Monday 21 June 2010

Portugal v North Korea

Portugal 7 - 0 North Korea
Meireles 29
Simao 53
Almeida 56
Tiago 60, 89
Liedson 81
Ronaldo 87

The North Korean keeper, Myong-Guk Ri, said this about his side's battling 0-0 draw against South Korea during their qualifying campaign. I felt like I was guarding the gateway to the motherland. Communists, don't you just love them? Not that Communists are supposed to have motherlands, what with it being an internationalist political philosophy and everything, but I suppose if God can have a son, Communists can have motherlands if they like.

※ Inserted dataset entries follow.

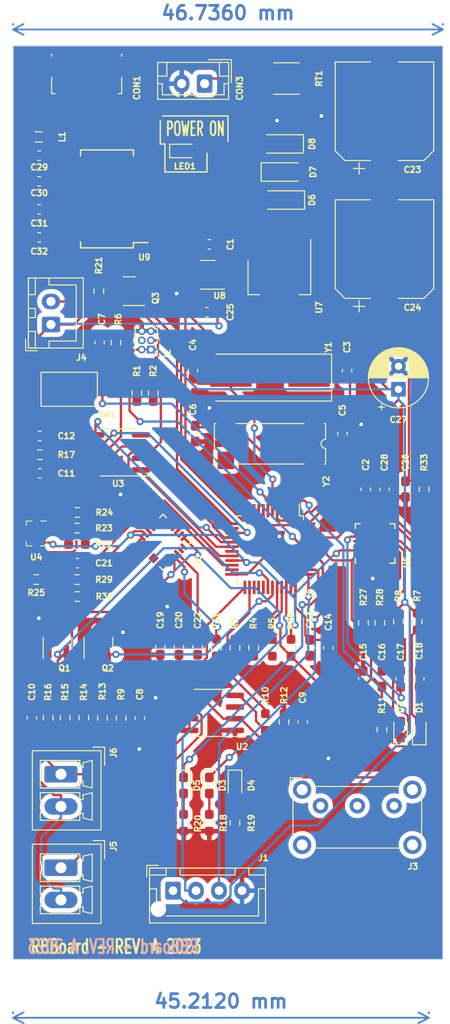
<source format=kicad_pcb>
(kicad_pcb (version 20221018) (generator pcbnew)

  (general
    (thickness 1.6)
  )

  (paper "A4")
  (layers
    (0 "F.Cu" signal)
    (31 "B.Cu" signal)
    (32 "B.Adhes" user "B.Adhesive")
    (33 "F.Adhes" user "F.Adhesive")
    (34 "B.Paste" user)
    (35 "F.Paste" user)
    (36 "B.SilkS" user "B.Silkscreen")
    (37 "F.SilkS" user "F.Silkscreen")
    (38 "B.Mask" user)
    (39 "F.Mask" user)
    (40 "Dwgs.User" user "User.Drawings")
    (41 "Cmts.User" user "User.Comments")
    (42 "Eco1.User" user "User.Eco1")
    (43 "Eco2.User" user "User.Eco2")
    (44 "Edge.Cuts" user)
    (45 "Margin" user)
    (46 "B.CrtYd" user "B.Courtyard")
    (47 "F.CrtYd" user "F.Courtyard")
    (48 "B.Fab" user)
    (49 "F.Fab" user)
    (50 "User.1" user)
    (51 "User.2" user)
    (52 "User.3" user)
    (53 "User.4" user)
    (54 "User.5" user)
    (55 "User.6" user)
    (56 "User.7" user)
    (57 "User.8" user)
    (58 "User.9" user)
  )

  (setup
    (pad_to_mask_clearance 0)
    (pcbplotparams
      (layerselection 0x00010fc_ffffffff)
      (plot_on_all_layers_selection 0x0000000_00000000)
      (disableapertmacros false)
      (usegerberextensions false)
      (usegerberattributes true)
      (usegerberadvancedattributes true)
      (creategerberjobfile true)
      (dashed_line_dash_ratio 12.000000)
      (dashed_line_gap_ratio 3.000000)
      (svgprecision 4)
      (plotframeref false)
      (viasonmask false)
      (mode 1)
      (useauxorigin false)
      (hpglpennumber 1)
      (hpglpenspeed 20)
      (hpglpendiameter 15.000000)
      (dxfpolygonmode true)
      (dxfimperialunits true)
      (dxfusepcbnewfont true)
      (psnegative false)
      (psa4output false)
      (plotreference true)
      (plotvalue true)
      (plotinvisibletext false)
      (sketchpadsonfab false)
      (subtractmaskfromsilk false)
      (outputformat 1)
      (mirror false)
      (drillshape 1)
      (scaleselection 1)
      (outputdirectory "")
    )
  )

  (net 0 "")
  (net 1 "VDDIO")
  (net 2 "0")
  (net 3 "Net-(U1-PD0)")
  (net 4 "Net-(U1-PD1)")
  (net 5 "Net-(U1-PC14)")
  (net 6 "Net-(U1-PC15)")
  (net 7 "Reset")
  (net 8 "Net-(U2-G1)")
  (net 9 "Net-(U2-G2)")
  (net 10 "VBAT")
  (net 11 "B13_MEM_SCK")
  (net 12 "+3.3V")
  (net 13 "Net-(U5-CPOUT)")
  (net 14 "Net-(U5-REGOUT)")
  (net 15 "Net-(U6-CPOUT)")
  (net 16 "Net-(U6-REGOUT)")
  (net 17 "Net-(D8-A)")
  (net 18 "+5V")
  (net 19 "Net-(D6-A)")
  (net 20 "VDD_FTD")
  (net 21 "Net-(U9-3V3OUT)")
  (net 22 "Net-(CON1-D-)")
  (net 23 "Net-(CON1-D+)")
  (net 24 "Net-(CON1-Shield)")
  (net 25 "Net-(CON3-+)")
  (net 26 "GND")
  (net 27 "Net-(D1-A)")
  (net 28 "C13")
  (net 29 "Net-(D2-A)")
  (net 30 "LED_GREEN")
  (net 31 "Net-(D3-A)")
  (net 32 "LED_RED")
  (net 33 "Net-(D4-A)")
  (net 34 "LED_YELLOW")
  (net 35 "Net-(D5-A)")
  (net 36 "D-")
  (net 37 "D+")
  (net 38 "BOOT0")
  (net 39 "BOOT1")
  (net 40 "Net-(J4-Pin_2)")
  (net 41 "Net-(J5-Pin_1)")
  (net 42 "Net-(J6-Pin_1)")
  (net 43 "SWDIO")
  (net 44 "Net-(LED1-A)")
  (net 45 "Net-(Q1-B)")
  (net 46 "IN1")
  (net 47 "Net-(Q2-B)")
  (net 48 "IN2")
  (net 49 "Pin_BUZZER")
  (net 50 "Net-(U1-BOOT0)")
  (net 51 "Net-(U1-PB2)")
  (net 52 "+5VD")
  (net 53 "Net-(U1-PA11)")
  (net 54 "Net-(U1-PA12)")
  (net 55 "OUT1")
  (net 56 "OUT2")
  (net 57 "Net-(U3-*HOLD)")
  (net 58 "ACCEL2_SDA")
  (net 59 "ACCEL1_SCL")
  (net 60 "Net-(U4-CSB)")
  (net 61 "Net-(U4-SDO)")
  (net 62 "ACCEL2_SCL")
  (net 63 "ACCEL1_SDA")
  (net 64 "Net-(U5-AD0)")
  (net 65 "Net-(U6-AD0)")
  (net 66 "3VB")
  (net 67 "PIN_BUTTON")
  (net 68 "RXA")
  (net 69 "TXA")
  (net 70 "unconnected-(U1-PA4-Pad14)")
  (net 71 "B14_MEM_SO")
  (net 72 "B15_MEM_SI")
  (net 73 "B12_MEM_CS")
  (net 74 "unconnected-(U1-PB1-Pad19)")
  (net 75 "unconnected-(U1-PB14-Pad27)")
  (net 76 "unconnected-(U1-PB15-Pad28)")
  (net 77 "unconnected-(U1-PA8-Pad29)")
  (net 78 "SWCLK")
  (net 79 "unconnected-(U1-PB3-Pad39)")
  (net 80 "unconnected-(U1-PB4-Pad40)")
  (net 81 "unconnected-(U1-PB9-Pad46)")
  (net 82 "unconnected-(U5-NC-Pad2)")
  (net 83 "unconnected-(U5-NC-Pad3)")
  (net 84 "unconnected-(U5-NC-Pad4)")
  (net 85 "unconnected-(U5-NC-Pad5)")
  (net 86 "unconnected-(U5-AUX_SDA-Pad6)")
  (net 87 "unconnected-(U5-AUX_SCL-Pad7)")
  (net 88 "unconnected-(U5-INT-Pad12)")
  (net 89 "unconnected-(U5-NC-Pad14)")
  (net 90 "unconnected-(U5-NC-Pad15)")
  (net 91 "unconnected-(U5-NC-Pad16)")
  (net 92 "unconnected-(U5-NC-Pad17)")
  (net 93 "unconnected-(U5-NC-Pad19)")
  (net 94 "unconnected-(U5-NC-Pad21)")
  (net 95 "unconnected-(U5-NC-Pad22)")
  (net 96 "unconnected-(U6-NC-Pad2)")
  (net 97 "unconnected-(U6-NC-Pad3)")
  (net 98 "unconnected-(U6-NC-Pad4)")
  (net 99 "unconnected-(U6-NC-Pad5)")
  (net 100 "unconnected-(U6-AUX_SDA-Pad6)")
  (net 101 "unconnected-(U6-AUX_SCL-Pad7)")
  (net 102 "unconnected-(U6-INT-Pad12)")
  (net 103 "unconnected-(U6-NC-Pad14)")
  (net 104 "unconnected-(U6-NC-Pad15)")
  (net 105 "unconnected-(U6-NC-Pad16)")
  (net 106 "unconnected-(U6-NC-Pad17)")
  (net 107 "unconnected-(U6-NC-Pad19)")
  (net 108 "unconnected-(U6-NC-Pad21)")
  (net 109 "unconnected-(U6-NC-Pad22)")
  (net 110 "unconnected-(U8-NC-Pad4)")
  (net 111 "unconnected-(U9-DTR-Pad2)")
  (net 112 "unconnected-(U9-RTS-Pad3)")
  (net 113 "unconnected-(U9-RI-Pad6)")
  (net 114 "unconnected-(U9-DCR-Pad9)")
  (net 115 "unconnected-(U9-DCD-Pad10)")
  (net 116 "unconnected-(U9-CTS-Pad11)")
  (net 117 "unconnected-(U9-CBUS4-Pad12)")
  (net 118 "unconnected-(U9-CBUS2-Pad13)")
  (net 119 "unconnected-(U9-CBUS3-Pad14)")
  (net 120 "unconnected-(U9-~{RESET}-Pad19)")
  (net 121 "unconnected-(U9-CBUS1-Pad22)")
  (net 122 "unconnected-(U9-CBUS0-Pad23)")
  (net 123 "unconnected-(U9-OSCI-Pad27)")
  (net 124 "unconnected-(U9-OSCO-Pad28)")

  (footprint "Capacitor_SMD:C_0603_1608Metric_Pad1.08x0.95mm_HandSolder" (layer "F.Cu") (at 208.026 -161.29 -90))

  (footprint "Capacitor_SMD:C_0603_1608Metric_Pad1.08x0.95mm_HandSolder" (layer "F.Cu") (at 203.708 -129.9445 90))

  (footprint "Capacitor_THT:CP_Radial_D6.3mm_P2.50mm" (layer "F.Cu") (at 214.122 -166.116 90))

  (footprint "Package_TO_SOT_SMD:SOT-23" (layer "F.Cu") (at 181.488 -138.5085 90))

  (footprint "Resistor_SMD:R_0603_1608Metric_Pad0.98x0.95mm_HandSolder" (layer "F.Cu") (at 179.1518 -145.4322))

  (footprint "Resistor_SMD:R_0603_1608Metric_Pad0.98x0.95mm_HandSolder" (layer "F.Cu") (at 179.1518 -151.0202))

  (footprint "Resistor_SMD:R_0603_1608Metric_Pad0.98x0.95mm_HandSolder" (layer "F.Cu") (at 202.438 -138.0125 90))

  (footprint "Resistor_SMD:R_0603_1608Metric_Pad0.98x0.95mm_HandSolder" (layer "F.Cu") (at 196.342 -138.0125 90))

  (footprint "Resistor_SMD:R_0603_1608Metric_Pad0.98x0.95mm_HandSolder" (layer "F.Cu") (at 179.1958 -143.5832))

  (footprint "Capacitor_SMD:CP_Elec_10x10.5" (layer "F.Cu") (at 212.598 -196.342 90))

  (footprint "Package_TO_SOT_SMD:SOT-23" (layer "F.Cu") (at 177.038 -138.5085 90))

  (footprint "Package_SO:SSOP-28_5.3x10.2mm_P0.65mm" (layer "F.Cu") (at 182.416 -186.813 180))

  (footprint "Resistor_SMD:R_0603_1608Metric_Pad0.98x0.95mm_HandSolder" (layer "F.Cu") (at 212.09 -140.716 -90))

  (footprint "Capacitor_SMD:C_0603_1608Metric_Pad1.08x0.95mm_HandSolder" (layer "F.Cu") (at 190.246 -138.126 -90))

  (footprint "Resistor_SMD:R_0603_1608Metric_Pad0.98x0.95mm_HandSolder" (layer "F.Cu") (at 177.866 -130.4055 90))

  (footprint "Connector_USB:USB_Micro-B_Molex_47346-0001" (layer "F.Cu") (at 180.206 -199.968 180))

  (footprint "Resistor_SMD:R_0603_1608Metric_Pad0.98x0.95mm_HandSolder" (layer "F.Cu") (at 185.674 -165.7115 90))

  (footprint "Resistor_SMD:R_0603_1608Metric_Pad0.98x0.95mm_HandSolder" (layer "F.Cu") (at 199.644 -129.9445 -90))

  (footprint "Sensor_Motion:InvenSense_QFN-24_4x4mm_P0.5mm" (layer "F.Cu") (at 188.5136 -149.4832 45))

  (footprint "Resistor_SMD:R_0603_1608Metric_Pad0.98x0.95mm_HandSolder" (layer "F.Cu") (at 193.548 -118.985 90))

  (footprint "Capacitor_SMD:C_0603_1608Metric_Pad1.08x0.95mm_HandSolder" (layer "F.Cu") (at 210.292 -134.64 90))

  (footprint "Connector_JST:JST_EH_B2B-EH-A_1x02_P2.50mm_Vertical" (layer "F.Cu") (at 193.04 -199.344 180))

  (footprint "Package_TO_SOT_SMD:SOT-23" (layer "F.Cu") (at 184.8335 -176.784 180))

  (footprint "Capacitor_SMD:C_0603_1608Metric_Pad1.08x0.95mm_HandSolder" (layer "F.Cu") (at 204.47 -138.0125 -90))

  (footprint "Resistor_SMD:R_0603_1608Metric_Pad0.98x0.95mm_HandSolder" (layer "F.Cu") (at 179.1518 -149.2422))

  (footprint "Capacitor_SMD:C_0603_1608Metric_Pad1.08x0.95mm_HandSolder" (layer "F.Cu") (at 193.294 -174.498 180))

  (footprint "Resistor_SMD:R_0603_1608Metric_Pad0.98x0.95mm_HandSolder" (layer "F.Cu") (at 214.122 -140.8665 -90))

  (footprint "Resistor_SMD:R_0603_1608Metric_Pad0.98x0.95mm_HandSolder" (layer "F.Cu") (at 187.452 -165.7115 90))

  (footprint "Diode_SMD:D_SOD-123" (layer "F.Cu") (at 201.548 -189.738))

  (footprint "Capacitor_SMD:C_0603_1608Metric_Pad1.08x0.95mm_HandSolder" (layer "F.Cu") (at 192.278 -138.126 -90))

  (footprint "Capacitor_SMD:C_0603_1608Metric_Pad1.08x0.95mm_HandSolder" (layer "F.Cu") (at 214.356 -134.64 90))

  (footprint "Resistor_SMD:R_0603_1608Metric_Pad0.98x0.95mm_HandSolder" (layer "F.Cu") (at 198.374 -138.0125 -90))

  (footprint "Package_SO:SOIC-8_3.9x4.9mm_P1.27mm" (layer "F.Cu") (at 193.867 -130.937 180))

  (footprint "Resistor_SMD:R_0603_1608Metric_Pad0.98x0.95mm_HandSolder" (layer "F.Cu") (at 183.962 -130.374 -90))

  (footprint "Package_LGA:Bosch_LGA-8_2x2.5mm_P0.65mm_ClockwisePinNumbering" (layer "F.Cu") (at 174.7303 -150.4412 -90))

  (footprint "Button_Switch_THT:SW_E-Switch_EG1224_SPDT_Angled" (layer "F.Cu") (at 205.646 -120.836))

  (footprint "Connector_Phoenix_MC:PhoenixContact_MCV_1,5_2-G-3.5_1x02_P3.50mm_Vertical" (layer "F.Cu") (at 177.4115 -114.104 -90))

  (footprint "Resistor_SMD:R_0603_1608Metric_Pad0.98x0.95mm_HandSolder" (layer "F.Cu") (at 190.754 -118.985 90))

  (footprint "Sensor_Motion:InvenSense_QFN-24_4x4mm_P0.5mm" (layer "F.Cu")
    (tstamp 612737a1-e0bf-464b-a4aa-7948fd524cff)
    (at 211.582 -149.352 90)
    (descr "24-Lead Plastic QFN (4mm x 4mm); Pitch 0.5mm; EP 2.7x2.6mm; for InvenSense motion sensors; keepout area marked (Package see: https://store.invensense.com/datasheets/invensense/MPU-6050_DataSheet_V3%204.pdf; See also https://www.invensense.com/wp-content/uploads/2015/02/InvenSense-MEMS-Handling.pdf)")
    (tags "QFN 0.5")
    (property "Sheetfile" "Eletronica_embarcada.kicad_sch")
    (property "Sheetname" "")
    (property "ki_description" "InvenSense 6-Axis Motion Sensor, Gyroscope, Accelerometer, I2C")
    (property "ki_keywords" "mems")
    (path "/bbbc2cab-be2d-4811-b200-6527f20fea88")
    (attr smd)
    (fp_text reference "U5" (at -2.028 3.474 90) (layer "F.SilkS")
        (effects (font (size 0.65 0.65) (thickness 0.65)))
      (tstamp 6c70794c-240f-4efa-99cb-52eead4ca2c2)
    )
    (fp_text value "MPU-6050" (at 0 3.375 90) (layer "F.Fab")
        (effects (font (size 1 1) (thickness 0.15)))
      (tstamp ba87e67f-c46e-4fe1-831b-2327f11a3732)
    )
    (fp_text user "Component" (at 0 0.55 90) (layer "Cmts.User")
        (effects (font (size 0.2 0.2) (thickness 0.04)))
      (tstamp 19de37af-80f3-44c0-bb59-e1c550eb82b5)
    )
    (fp_text user "KEEPOUT" (at 0 -0.5 90) (layer "Cmts.User")
        (effects (font (size 0.2 0.2) (thickness 0.04)))
      (tstamp b8c26147-ddb4-4683-ba4f-41c67c3c659b)
    )
    (fp_text user "No Copper" (at 0 -0.254 90) (layer "Cmts.User")
        (effects (font (size 0.2 0.2) (thickness 0.04)))
      (tstamp fffb29ff-2cc8-40cd-b2ac-2f7eedf182b8)
    )
    (fp_text user "${REFERENCE}" (at 0 0 90) (layer "F.Fab")
        (effects (font (size 1 1) (thickness 0.15)))
      (tstamp e3a8840f-5371-48ac-98d6-4b0ad8d81c8b)
    )
    (fp_line (start -2.15 -2.15) (end -1.625 -2.15)
      (stroke (width 0.15) (type solid)) (layer "F.SilkS") (tstamp 2541ec75-9a2e-46bc-b436-f85af103b405))
    (fp_line (start -2.15 2.15) (end -2.15 1.625)
      (stroke (width 0.15) (type solid)) (layer "F.SilkS") (tstamp d92abcac-c78a-4cfd-8c21-ce2776a5f847))
    (fp_line (start -2.15 2.15) (end -1.625 2.15)
      (stroke (width 0.15) (type solid)) (layer "F.SilkS") (tstamp fedf3c3e-b70c-423e-b103-584610e84b44))
    (fp_line (start 2.15 -2.15) (end 1.625 -2.15)
      (stroke (width 0.15) (type solid)) (layer "F.SilkS") (tstamp accd3cee-5c7a-4d80-9744-ac3209c6e524))
    (fp_line (start 2.15 -2.15) (end 2.15 -1.625)
      (stroke (width 0.15) (type solid)) (layer "F.SilkS") (tstamp e2f74f05-11c8-4f14-97f7-34111a6fd69e))
    (fp_line (start 2.15 2.15) (end 1.625 2.15)
      (stroke (width 0.15) (type solid)) (layer "F.SilkS") (tstamp dc0cd44d-ced2-42f0-b405-c56fe58e67c5))
    (fp_line (start 2.15 2.15) (end 2.15 1.625)
      (stroke (width 0.15) (type solid)) (layer "F.SilkS") (tstamp a5ec20dd-60e0-460b-9961-049fc0e59526))
    (fp_line (start -2.65 -2.65) (end -2.65 2.65)
      (stroke (width 0.05) (type solid)) (layer "F.CrtYd") (tstamp 104f53b7-aa11-41fa-aac4-403ba747300b))
    (fp_line (start -2.65 -2.65) (end 2.65 -2.65)
      (stroke (width 0.05) (type solid)) (layer "F.CrtYd") (tstamp 89eb9fe2-738a-40f4-a2b9-0a8e5f523d1c))
    (fp_line (start -2.65 2.65) (end 2.65 2.65)
      (stroke (width 0.05) (type solid)) (layer "F.CrtYd") (tstamp feec5df0-2386-432c-98e2-59f1c2e3684d))
    (fp_line (start 2.65 -2.65) (end 2.65 2.65)
      (stroke (width 0.05) (type solid)) (layer "F.CrtYd") (tstamp 3146a009-1375-4b42-bd26-b3b21c3c3e99))
    (fp_line (start -2 -1) (end -1 -2)
      (stroke (width 0.15) (type solid)) (layer "F.Fab") (tstamp 4328dda2-6eed-4146-be53-8457171ab38f))
    (fp_line (start -2 2) (end -2 -1)
      (stroke (width 0.15) (type solid)) (layer "F.Fab") (tstamp a290bb80-89a8-4b2a-b5a0-e7d1c12874fe))
    (fp_line (start -1 -2) (end 2 -2)
      (stroke (width 0.15) (type solid)) (layer "F.Fab") (tstamp e137cf7c-2d59-476d-86ed-f98b3ebc5c5f))
    (fp_line (start 2 -2) (end 2 2)
      (stroke (width 0.15) (type solid)) (layer "F.Fab") (tstamp 4bceb1df-c4ca-4c7e-80ae-1ffddc8d910d))
    (fp_line (start 2 2) (end -2 2)
      (stroke (width 0.15) (type solid)) (layer "F.Fab") (tstamp bfbf5d2d-ca90-496a-bdbe-bddcdb7a8d80))
    (pad "1" smd roundrect (at -1.95 -1.25 90) (size 0.85 0.3) (layers "F.Cu" "F.Paste" "F.Mask") (roundrect_rratio 0.25)
      (net 2 "0") (pinfunction "CLKIN") (pintype "input") (tstamp a8b5dd79-d457-434c-b995-dd8a295ae095))
    (pad "2" smd roundrect (at -1.95 -0.75 90) (size 0.85 0.3) (layers "F.Cu" "F.Paste" "F.Mask") (roundrect_rratio 0.25)
      (net 82 "unconnected-(U5-NC-Pad2)") (pinfunction "NC") (pintype "no_connect") (tstamp 8c0cbbe9-c23b-46a0-9c06-41d311723b19))
    (pad "3" smd roundrect (at -1.95 -0.25 90) (size 0.85 0.3) (layers "F.Cu" "F.Paste" "F.Mask") (roundrect_rratio 0.25)
      (net 83 "unconnected-(U5-NC-Pad3)") (pinfunction "NC") (pintype "no_connect") (tstamp 449e50ba-86ba-4c11-8ad7-6671601a2293))
    (pad "4" smd roundrect (at -1.95 0.25 90) (size 0.85 0.3) (layers "F.Cu" "F.Paste" "F.Mask") (roundrect_rratio 0.25)
      (net 84 "unconnected-(U5-NC-Pad4)") (pinfunction "NC") (pintype "no_connect") (tstamp 7ce488f6-1667-4cb2-acbe-ce6ad59997cf))
    (pad "5" smd roundrect (at -1.95 0.75 90) (size 0.85 0.3) (layers "F.Cu" "F.Paste" "F.Mask") (roundrect_rratio 0.25)
      (net 85 "unconnected-(U5-NC-Pad5)") (pinfunction "NC") (pintype "no_connect") (tstamp a2e36ede-6721-4707-b2a4-b09b95f537d7))
    (pad "6" smd roundrect (at -1.95 1.25 90) (size 0.85 0.3) (layers "F.Cu" "F.Paste" "F.Mask") (roundrect_rratio 0.25)
      (net 86 "unconnected-(U5-AUX_SDA-Pad6)") (pinfunction "AUX_SDA") (pintype "bidirectional+no_connect") (tstamp ee59e4f8-c004-41a2-85f0-7cb446fb6a09))
    (pad "7" smd roundrect (at -1.25 1.95 180) (size 0.85 0.3) (layers "F.Cu" "F.Paste" "F.Mask") (roundrect_rratio 0.25)
      (net 87 "unconnected-(U5-AUX_SCL-Pad7)") (pinfunction "AUX_SCL") (pintype "output+no_connect") (tstamp 69810f4f-fd6f-4166-9f3d-d4be218444fa))
    (pad "8" smd roundrect (at -0.75 1.95 180) (size 0.85 0.3) (layers "F.Cu" "F.Paste" "F.Mask") (roundrect_rratio 0.25)
      (net 12 "+3.3V") (pinfunction "VDDIO") (pintype "power_in") (tstamp b981f75f-faaf-4f49-9979-7cd312685002))
    (pad "9" smd roundrect (at -0.25 1.95 180) (size 0.85 0.3) (layers "F.Cu" "F.Paste" "F.Mask") (roundrect_rratio 0.25)
      (net 64 "Net-(U5-AD0)") (pinfunction "AD0") (pintype "input") (tstamp 2202922d-3d31-460d-88e4-fa9264f10d6c))
    (pad "10" smd roundrect (at 0.25 1.95 180) (size 0.85 0.3) (layers "F.Cu" "F.Paste" "F.Mask") (roundrect_rratio 0.25)
      (net 14 "Net-(U5-REGOUT)") (pinfunction "REGOUT") (pintype "passive") (tstamp 9a5d97d1-82a8-4bf4-b7f5-ccb97662a5a1))
    (pad "11" smd roundrect (at 0.75 1.95 180) (size 0.85 0.3) (layers "F.Cu" "F.Paste" "F.Mask") (roundrect_rratio 0.25)
      (net 2 "0") (pinfunction "FSYNC") (pintype "input") (tstamp 2385e59a-bb91-4d38-8f0a-7e9ec2fb7aca))
    (pad "12" smd roundrect (at 1.25 1.95 180) (size 0.85 0.3) (layers "F.Cu" "F.Paste" "F.Mask") (roundrect_rratio 0.25)
      (net 88 "unconnected-(U5-INT-Pad12)") (pinfunction "INT") (pintype "output+no_connect") (tstamp 2c3c2b50-e91e-4c8e-8913-2b6094676cba))
    (pad "13" smd roundrect (at 1.95 1.25 90) (size 0.85 0.3) (layers "F.Cu" "F.Paste" "F.Mask") (roundrect_rratio 0.25)
      (net 12 "+3.3V") (pinfunction "VDD") (pintype "power_in") (tstamp ead723be-14a8-4013-b979-30c09f0ddb2a))
    (pad "14" smd roundrect (at 1.95 0.75 90) (size 0.85 0.3) (layers "F.Cu" "F.Paste" "F.Mask") (roundrect_rratio 0.25)
      (net 89 "unconnected-(U5-NC-Pad14)") (pinfunction "NC") (pintype "no_connect") (tstamp 7ad3610a-e408-4149-a3c8-50322b11ecea))
    (pad "15" smd roundrect (at 1.95 0.25 90) (size 0.85 0.3) (layers "F.Cu" "F.Paste" "F.Mask") (roundrect_rratio 0.25)
      (net 90 "unconnected-(U5-NC-Pad15)") (pinfunction "NC") (pintype "no_connect") (tstamp c3d0245c-a705-40b6-8567-5685f769edd3))
    (pad "16" smd roundrect 
... [723877 chars truncated]
</source>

It's a Dadaist, Derridaist topsy turvy world, after all (no it isn't, by the way).

This really wasn't how to guard a gateway though. If they'd guarded the Yalu bridges like this in the Korean War the UN would have got to Beijing. By full time the Korean gateway was a pile of embers and smashed slate in the middle of an open highway.

It started well enough, evoking comparisons with the Brazil game. Portugal had lots of pressure but precious little result for it, and Korea had some attacking moments of their own. It took until the twenty ninth minute for the first breakthrough. Tiago played the ball into the box, Meireles ran through without being picked up and his shot went in.

Even then, the Koreans kept a lid on Portugal until half time. Ronaldo had one long range shot, well wide, prompting commentator Simon Brotherton to remark that he must be very disappointed, as Messi's been getting all the headlines in Spain. Soon after he got unceremoniously tackled and dumped to the ground, to the audible joy of Brotherton, colleague Mick McCarthy and the entire world. I didn't hear the universal rejoicing, as I had my windows closed, but I'm sure I heard a deep global rumble coming through the floorboards.

At the start of the second half, Myong-Guk Ri fumbled a Ronaldo shot, nearly lost it but got away with it. He might briefly have thought it could be their day.

It didn't last, of course. On 53 minutes, Portugal's elegant passing combinations finally paid dividends. Coentrao, architect of much of their best play, played a long ball through to Meireles on the edge of the box. His one two with Almeida made the space for the lay off to Simao, coming through unheralded and unheeded on the right, and the shot went between Ri's legs and straight into his gateway.

Three minutes later, Coentrao's cross found Almeida's head, and the ball was in the net for a third. Four minutes after that a Ronaldo cross came to Tiago unmarked in the box, and the game was over as a contest. From one nil to four nil in nine minutes, and they'd still found the time for two Korean substitutions.

It might have been kinder if the game had ended then. Instead, it plodded on for twenty minutes with nothing much happening. It seemed like that was that, but there was a sting in the tail.

On 81 minutes Ri Kwang-Chon failed to execute a routine defensive clearance, the ball squirmed past him to Liedson and he added a fifth. On 88 minutes, it was Ronaldo's turn.

Another defensive error let Liedson in again, he slipped it to Ronaldo and Ronaldo went one on one with the keeper. The shot hit Ri's arm and the ball went up in the air as Ronaldo ran past him. Ronaldo was looking down as he tried to keep his balance, and the ball bounced off the back of his head. He looked up, and it bounced again off the top. He stopped, and it fell down in front of him. He volleyed it in to an empty net as the disbelieving Korean defence closed in. Six nil, and the weirdest goal I've ever seen. Football, you couldn't make it up.

There was just time for Tiago to get a second, headed in from a Veloso cross. The Koreans tried to get one back, for dignity's sake, but there was no dignity out there for them today, except that which comes from honest endeavour inadequately rewarded.

Portugal achieved two things with this result. Firstly, they finally put to bed the old story of Portugal v North Korea, 1966. They won 5-3 that day, but only after going 3-0 down, and the initial Korean success against the footballing world order has lived in the popular imagination rather longer than the Portugese restatement of facts. From now on, the tale will be one of twelve consecutive goals without reply.

Secondly, they got the goal difference they needed to virtually guarantee their progress to the last sixteen. For the Ivory Coast to take second place ahead of them, they need to beat Korea and have Brazil beat Portugal to a combined total of nine goals. Realistically, another African dream bit the dust here. Of their six representatives, only Ghana have a real chance of progress.

North Korea become the second team to be eliminated from the World Cup, after Cameroon. Can they pick themselves up to face the Ivory Coast?